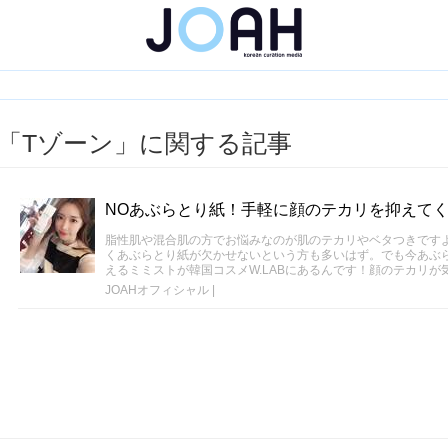
「Tゾーン」に関する記事
NOあぶらとり紙！手軽に顔のテカリを抑えて
脂性肌や混合肌の方でお悩みなのが肌のテカリやベタつきです
くあぶらとり紙が欠かせないという方も多いはず。でも今あぶ
えるミミストが韓国コスメW.LABにあるんです！顔のテカリ
JOAHオフィシャル
|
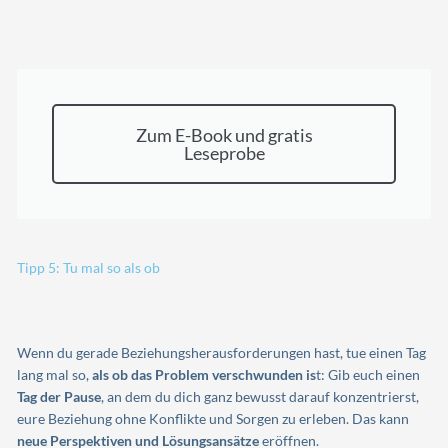
Zum E-Book und gratis
Leseprobe
Tipp 5: Tu mal so als ob
Wenn du gerade Beziehungsherausforderungen hast, tue einen Tag
lang mal so,
al
s ob das Problem verschwunden is
t: Gib euch einen
Tag der Pause
, an dem du dich ganz bewusst darauf konzentrierst,
eure Beziehung ohne Konflikte und Sorgen zu erleben. Das kann
neue Perspektiven und Lösungsansätze
eröffnen.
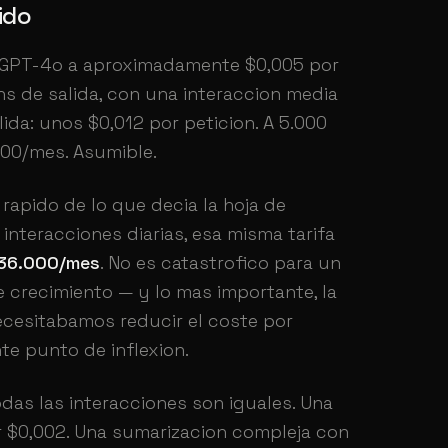
ido
. GPT-4o a aproximadamente $0,005 por
ns de salida, con una interaccion media
ida: unos $0,012 por peticion. A 5.000
800/mes. Asumible.
rapido de lo que decia la hoja de
interacciones diarias, esa misma tarifa
$36.000/mes
. No es catastrofico para un
 crecimiento — y lo mas importante, la
ecesitabamos reducir el coste por
nte punto de inflexion.
odas las interacciones son iguales. Una
r $0,002. Una sumarizacion compleja con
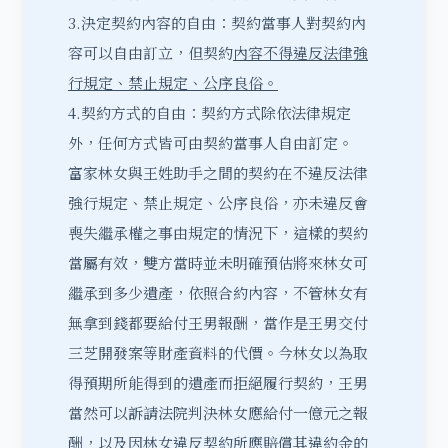
3.決定契約內容的自由：契約當事人對契約內
容可以自由訂立，但契約
內容不得違反法律強
行規定、禁止規定、公序良俗。
4.契約方式的自由：契約方式除依法律規定
外，任何方式皆可由契約當事人自由訂定。
富家林女與王姓助手之間的契約在不違反法律
強行規定、禁止規定、公序良俗，亦未違反會
喪失繼承權之事由規定的情況下，這樣的契約
當屬有效，雙方當時並未明確預估將來林女可
繼承到多少遺產，依照合約內容，不管林女有
無拿到錢都要給付王男報酬，當作是王男交付
三芝開發案等財產資料的代價。今林女以為取
得預期所能得到的遺產而拒絕履行契約，王男
當然可以訴請法院判決林女應給付一億元之報
酬，以及因林女違反契約所應賠償其違約金的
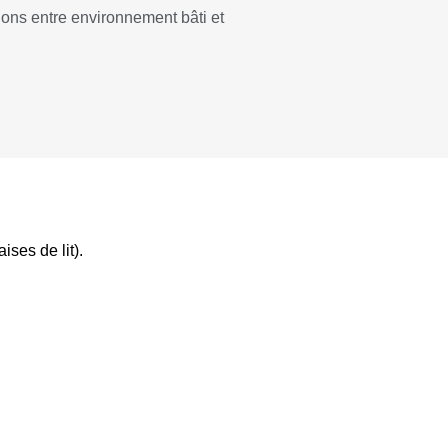
ions entre environnement bâti et
ses de lit).
ION
DÉPIGEONNAGE
éantir et
Le dépigeonnage permet d’éloigner
éries qui
les pigeons et l’ensemble des
nts
volatiles qui s’installent sur les toits,
les balcons, les corniches.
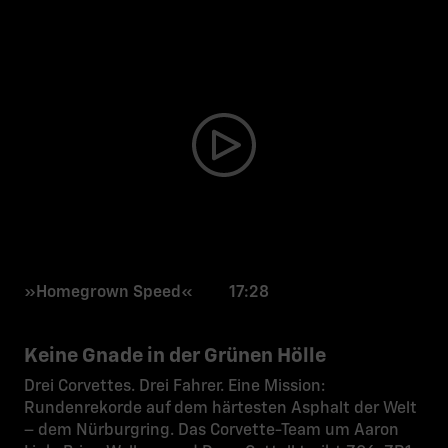
»Homegrown Speed« 17:28
Keine Gnade in der Grünen Hölle
Drei Corvettes. Drei Fahrer. Eine Mission:
Rundenrekorde auf dem härtesten Asphalt der Welt
– dem Nürburgring. Das Corvette-Team um Aaron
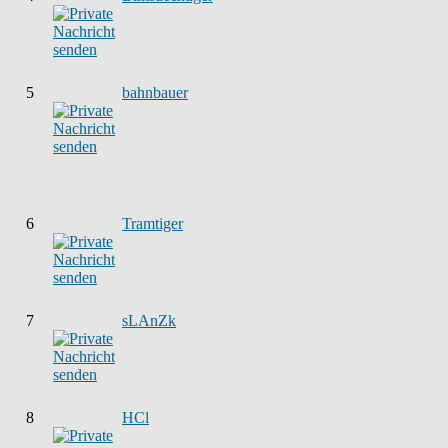
5
bahnbauer
6
Tramtiger
7
sLAnZk
8
HCl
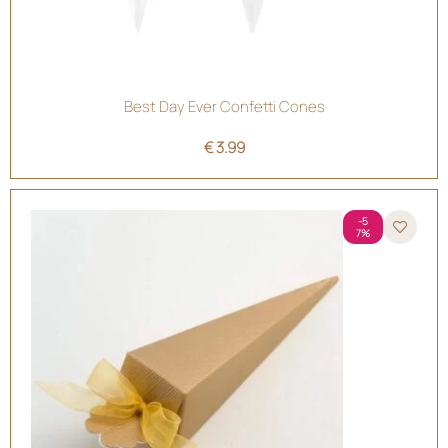
Best Day Ever Confetti Cones
€
3.99
-5
7%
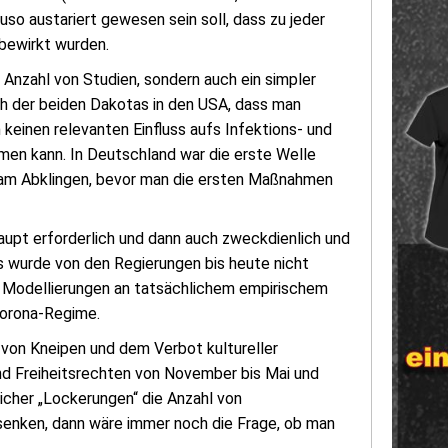
so austariert gewesen sein soll, dass zu jeder
bewirkt wurden.
 Anzahl von Studien, sondern auch ein simpler
h der beiden Dakotas in den USA, dass man
einen relevanten Einfluss aufs Infektions- und
en kann. In Deutschland war die erste Welle
ts am Abklingen, bevor man die ersten Maßnahmen
aupt erforderlich und dann auch zweckdienlich und
s wurde von den Regierungen bis heute nicht
d Modellierungen an tatsächlichem empirischem
Corona-Regime.
 von Kneipen und dem Verbot kultureller
d Freiheitsrechten von November bis Mai und
cher „Lockerungen“ die Anzahl von
senken, dann wäre immer noch die Frage, ob man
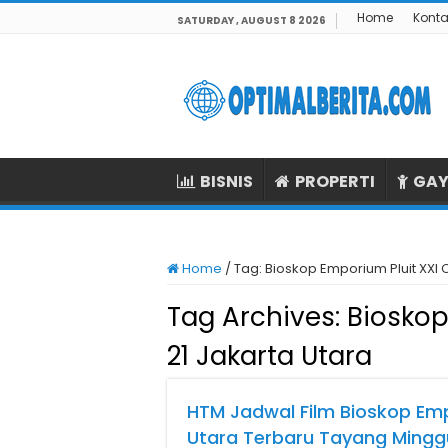
Home
Konta
SATURDAY , AUGUST 8 2026
BISNIS
PROPERTI
GAY
Home
/
Tag:
Bioskop Emporium Pluit XXI 
Tag Archives:
Bioskop
21 Jakarta Utara
HTM Jadwal Film Bioskop Emp
Utara Terbaru Tayang Mingg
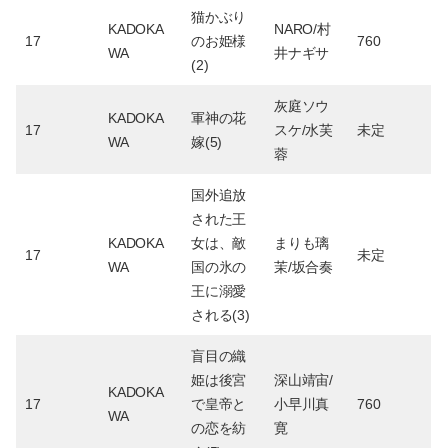
猫かぶり
KADOKA
NARO/村
17
のお姫様
760
WA
井ナギサ
(2)
灰庭ソウ
KADOKA
軍神の花
17
スケ/水芙
未定
WA
嫁(5)
蓉
国外追放
された王
KADOKA
女は、敵
まりも璃
17
未定
WA
国の氷の
茉/坂合奏
王に溺愛
される(3)
盲目の織
姫は後宮
深山靖宙/
KADOKA
17
で皇帝と
小早川真
760
WA
の恋を紡
寛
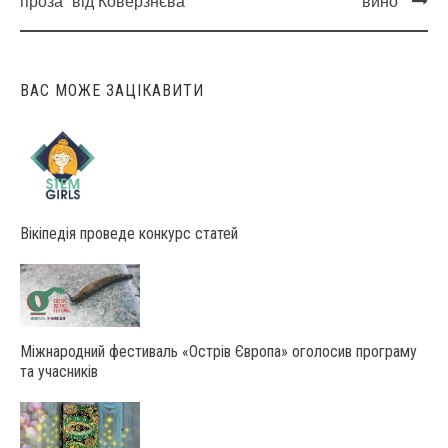
Post
проза” від Коверзнєва
вино
navigation
ВАС МОЖЕ ЗАЦІКАВИТИ
Вікіпедія проведе конкурс статей
Міжнародний фестиваль «Острів Європа» оголосив програму
та учасників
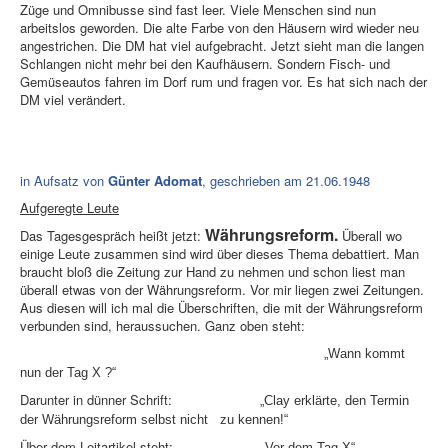
Züge und Omnibusse sind fast leer. Viele Menschen sind nun
arbeitslos geworden. Die alte Farbe von den Häusern wird wieder neu
angestrichen. Die DM hat viel aufgebracht. Jetzt sieht man die langen
Schlangen nicht mehr bei den Kaufhäusern. Sondern Fisch- und
Gemüseautos fahren im Dorf rum und fragen vor. Es hat sich nach der
DM viel verändert.
in Aufsatz von
Günter Adomat
, geschrieben am 21.06.1948
Aufgeregte Leute
Währungsreform.
Das Tagesgespräch heißt jetzt:
Überall wo
einige Leute zusammen sind wird über dieses Thema debattiert. Man
braucht bloß die Zeitung zur Hand zu nehmen und schon liest man
überall etwas von der Währungsreform. Vor mir liegen zwei Zeitungen.
Aus diesen will ich mal die Überschriften, die mit der Währungsreform
verbunden sind, heraussuchen. Ganz oben steht:
„Wann kommt
nun der Tag X ?“
Darunter in dünner Schrift:
„Clay erklärte, den Termin
der Währungsreform selbst nicht zu kennen!“
Über dem Leitartikel steht:
„Vor dem Tag X“.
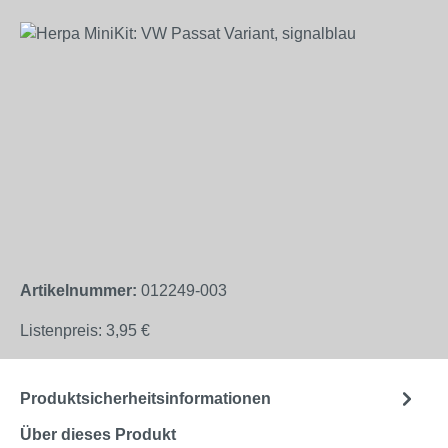
Bildergalerie überspringen
Artikelnummer:
012249-003
Listenpreis:
3,95 €
Produktsicherheitsinformationen
Über dieses Produkt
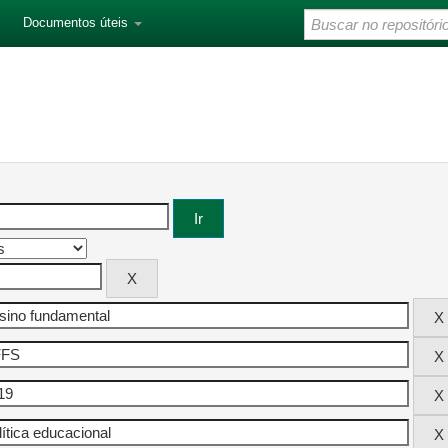
Documentos úteis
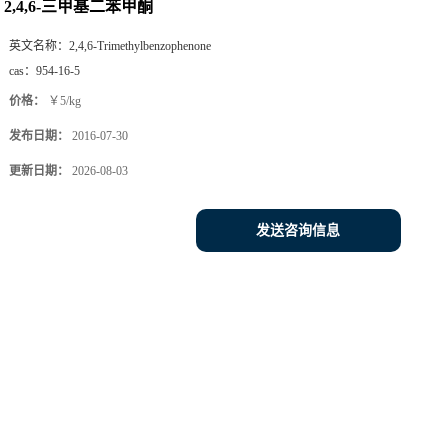
2,4,6-三甲基二苯甲酮
英文名称：
2,4,6-Trimethylbenzophenone
cas：
954-16-5
价格：
￥5/kg
发布日期：
2016-07-30
更新日期：
2026-08-03
发送咨询信息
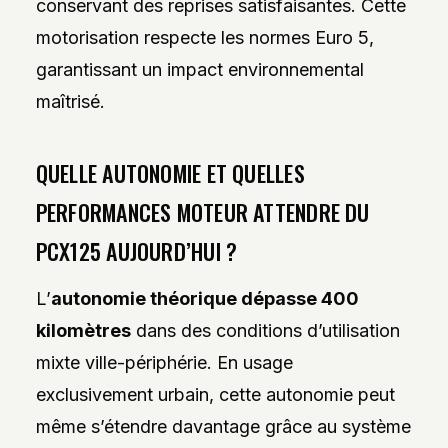
conservant des reprises satisfaisantes. Cette
motorisation respecte les normes Euro 5,
garantissant un impact environnemental
maîtrisé.
QUELLE AUTONOMIE ET QUELLES
PERFORMANCES MOTEUR ATTENDRE DU
PCX125 AUJOURD’HUI ?
L’
autonomie théorique dépasse 400
kilomètres
dans des conditions d’utilisation
mixte ville-périphérie. En usage
exclusivement urbain, cette autonomie peut
même s’étendre davantage grâce au système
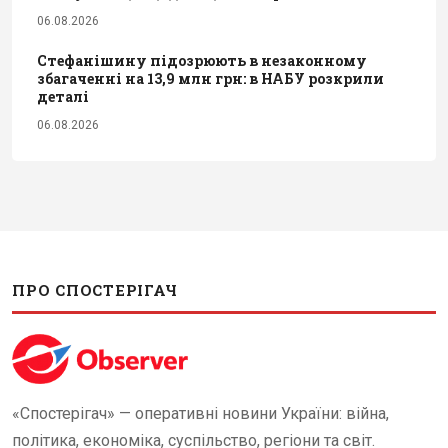
06.08.2026
Стефанішину підозрюють в незаконному
збагаченні на 13,9 млн грн: в НАБУ розкрили
деталі
06.08.2026
ПРО СПОСТЕРІГАЧ
«Спостерігач» — оперативні новини України: війна,
політика, економіка, суспільство, регіони та світ.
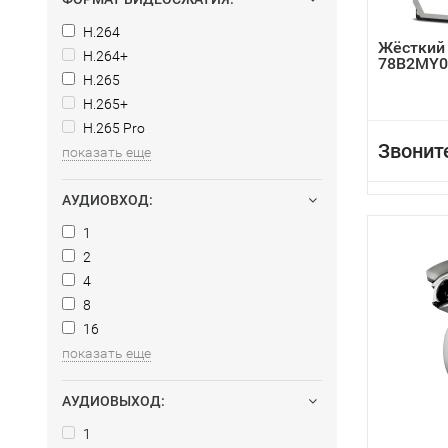
H.264
Жёсткий
H.264+
78B2MY0
H.265
H.265+
H.265 Pro
Звонит
показать еще
АУДИОВХОД:
1
2
4
8
16
показать еще
АУДИОВЫХОД:
1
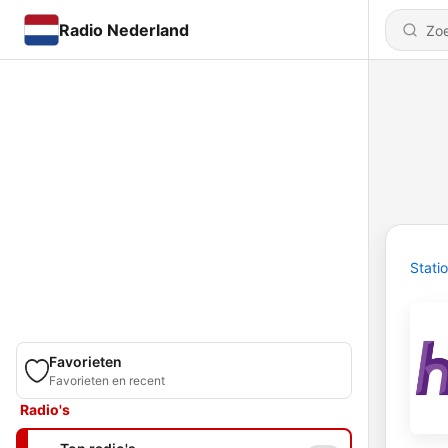
Radio Nederland
Stati
Favorieten
Favorieten en recent
Radio's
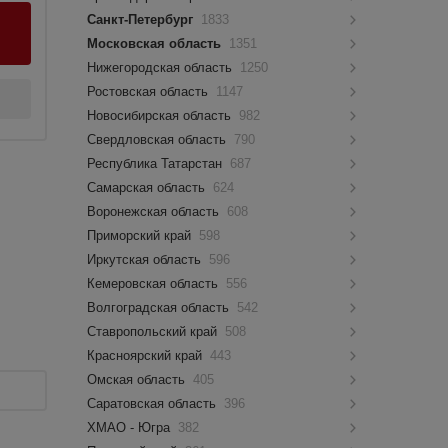
Санкт-Петербург
1833
Московская область
1351
Нижегородская область
1250
Ростовская область
1147
Новосибирская область
982
Свердловская область
790
Республика Татарстан
687
Самарская область
624
Воронежская область
608
Приморский край
598
Иркутская область
596
Кемеровская область
556
Волгоградская область
542
Ставропольский край
508
Красноярский край
443
Омская область
405
Саратовская область
396
ХМАО - Югра
382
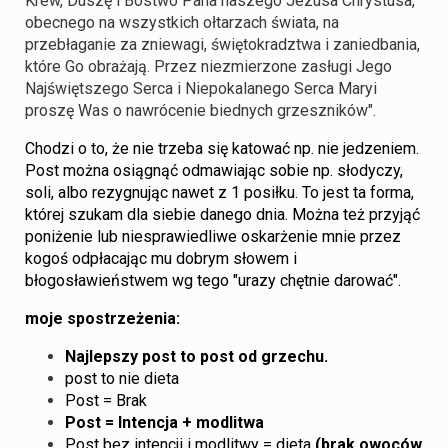
Krew, Duszę i Bóstwo Pana naszego Jezusa Chrystusa,
obecnego na wszystkich ołtarzach świata, na
przebłaganie za zniewagi, świętokradztwa i zaniedbania,
które Go obrażają. Przez niezmierzone zasługi Jego
Najświętszego Serca i Niepokalanego Serca Maryi
proszę Was o nawrócenie biednych grzeszników".
Chodzi o to, że nie trzeba się katować np. nie jedzeniem.
Post można osiągnąć odmawiając sobie np. słodyczy,
soli, albo rezygnując nawet z 1 posiłku. To jest ta forma,
której szukam dla siebie danego dnia. Można też przyjąć
poniżenie lub niesprawiedliwe oskarżenie mnie przez
kogoś odpłacając mu dobrym słowem i
błogosławieństwem wg tego "urazy chętnie darować".
moje spostrzeżenia:
Najlepszy post to post od grzechu.
post to nie dieta
Post = Brak
Post = Intencja + modlitwa
Post bez intencji i modlitwy = dieta
(brak owoców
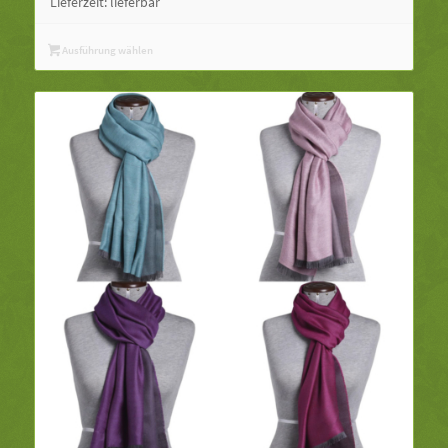
Lieferzeit:
lieferbar
Ausführung wählen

EXERCISE DETAILS:
Both the first line of the records above and the line containing "odas las interacciones son iguales. Una" belong in the copy; please return them and every line between, exactly, minus the pictures.

OUTPUT OF THE TASK:
「Tゾーン」に関する記事
NOあぶらとり紙！手軽に顔のテカリを抑えて
脂性肌や混合肌の方でお悩みなのが肌のテカリやベタつきです
くあぶらとり紙が欠かせないという方も多いはず。でも今あぶ
えるミミストが韓国コスメW.LABにあるんです！顔のテカリ
JOAHオフィシャル
|
Zum E-Book und gratis
Leseprobe
Tipp 5: Tu mal so als ob
Wenn du gerade Beziehungsherausforderungen hast, tue einen Tag
lang mal so,
al
s ob das Problem verschwunden is
t: Gib euch einen
Tag der Pause
, an dem du dich ganz bewusst darauf konzentrierst,
eure Beziehung ohne Konflikte und Sorgen zu erleben. Das kann
neue Perspektiven und Lösungsansätze
eröffnen.
ido
. GPT-4o a aproximadamente $0,005 por
ns de salida, con una interaccion media
ida: unos $0,012 por peticion. A 5.000
800/mes. Asumible.
rapido de lo que decia la hoja de
interacciones diarias, esa misma tarifa
$36.000/mes
. No es catastrofico para un
 crecimiento — y lo mas importante, la
ecesitabamos reducir el coste por
nte punto de inflexion.
odas las interacciones son iguales. Una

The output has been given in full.